Gerçek bir hayat öyküsünden uyarlanan The Act dizisi çok etkileyiciydi. Yaşananların gerçek olması ise sarsıcı olan bu etkiyi daha da güçlendiriyor. Anne; yıllarca kızını hasta olduğuna, tekerlekli sandalyeye bağlı kaldığına inandırarak yardım kurumları dahil birçok hastaneyi dolandırmış.

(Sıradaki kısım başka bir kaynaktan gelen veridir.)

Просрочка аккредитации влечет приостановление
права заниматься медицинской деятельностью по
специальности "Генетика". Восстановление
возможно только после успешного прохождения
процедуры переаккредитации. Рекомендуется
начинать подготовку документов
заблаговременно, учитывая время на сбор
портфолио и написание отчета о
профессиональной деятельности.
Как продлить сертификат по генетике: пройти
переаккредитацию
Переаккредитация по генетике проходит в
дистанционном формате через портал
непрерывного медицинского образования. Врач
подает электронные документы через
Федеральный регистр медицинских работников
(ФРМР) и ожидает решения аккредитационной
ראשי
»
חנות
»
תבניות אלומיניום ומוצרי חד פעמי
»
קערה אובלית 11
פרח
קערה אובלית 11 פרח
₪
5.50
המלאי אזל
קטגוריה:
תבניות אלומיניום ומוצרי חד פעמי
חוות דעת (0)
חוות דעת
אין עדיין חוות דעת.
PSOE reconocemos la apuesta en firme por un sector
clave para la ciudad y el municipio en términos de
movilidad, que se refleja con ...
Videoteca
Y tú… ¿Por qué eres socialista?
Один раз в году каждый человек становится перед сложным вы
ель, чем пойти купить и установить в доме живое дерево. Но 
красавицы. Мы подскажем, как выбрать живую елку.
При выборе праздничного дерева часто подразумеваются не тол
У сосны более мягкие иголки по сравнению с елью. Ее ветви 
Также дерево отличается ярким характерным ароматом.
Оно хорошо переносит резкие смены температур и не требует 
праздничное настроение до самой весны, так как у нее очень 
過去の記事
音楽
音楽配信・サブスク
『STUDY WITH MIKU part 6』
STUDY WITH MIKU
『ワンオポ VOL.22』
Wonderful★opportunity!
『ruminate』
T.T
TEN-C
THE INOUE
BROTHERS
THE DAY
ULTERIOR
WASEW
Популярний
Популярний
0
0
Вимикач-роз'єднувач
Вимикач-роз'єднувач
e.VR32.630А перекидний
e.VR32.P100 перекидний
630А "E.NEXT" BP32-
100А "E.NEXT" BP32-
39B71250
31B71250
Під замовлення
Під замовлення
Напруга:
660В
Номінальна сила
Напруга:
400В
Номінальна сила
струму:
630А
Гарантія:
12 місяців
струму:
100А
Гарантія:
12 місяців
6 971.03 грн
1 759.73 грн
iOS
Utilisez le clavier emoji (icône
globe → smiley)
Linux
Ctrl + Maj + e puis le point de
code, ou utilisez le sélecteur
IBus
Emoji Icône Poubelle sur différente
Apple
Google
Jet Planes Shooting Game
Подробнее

Buradaki en trajik durum ise Gypsy’nin dünyada kendisini annesinden daha çok sevebilecek başka biri olmadığına inanması ve annesinin her söylediğini doğru sanarak yürüyebileceğine dahi olan inancını yitirmiş olmasıydı. Dizi boyunca böyle sevgi olur mu diyorsunuz ama annenin gördüğü sevgi biçimi, maruz kaldıklarıyla mücadele etme biçimi onu dönüştürmüştü. Buna ilerleyen bölümlerde tanık oluyoruz. Aşırı korumacı bir anne olarak kızının çevresine her ne kadar duvarlar örmeye çalışarak onu koruyabileceğini düşünse de bu fikir bir yerde patlak verecekti, vermeliydi.
Ne yazık ki trajik bir son ile karşılaşmak ilk başta şaşırtıcı gibi gelse de film boyunca duyduğumuz tedirginlik ve rahatsız edicilik çok da beklenilmeyen bir son değildi dedirtiyor.
Dizi üzerine yapılan belgeselleri izlemenizi, gerçek kahramanı dinlemenizi sevgiyle önermek isterim.

Muhafazakarlığın ördüğü çeper er ya da geç muhafaza etmeye çalıştığı şeyi yok ediyor, etmeliydi de belki de.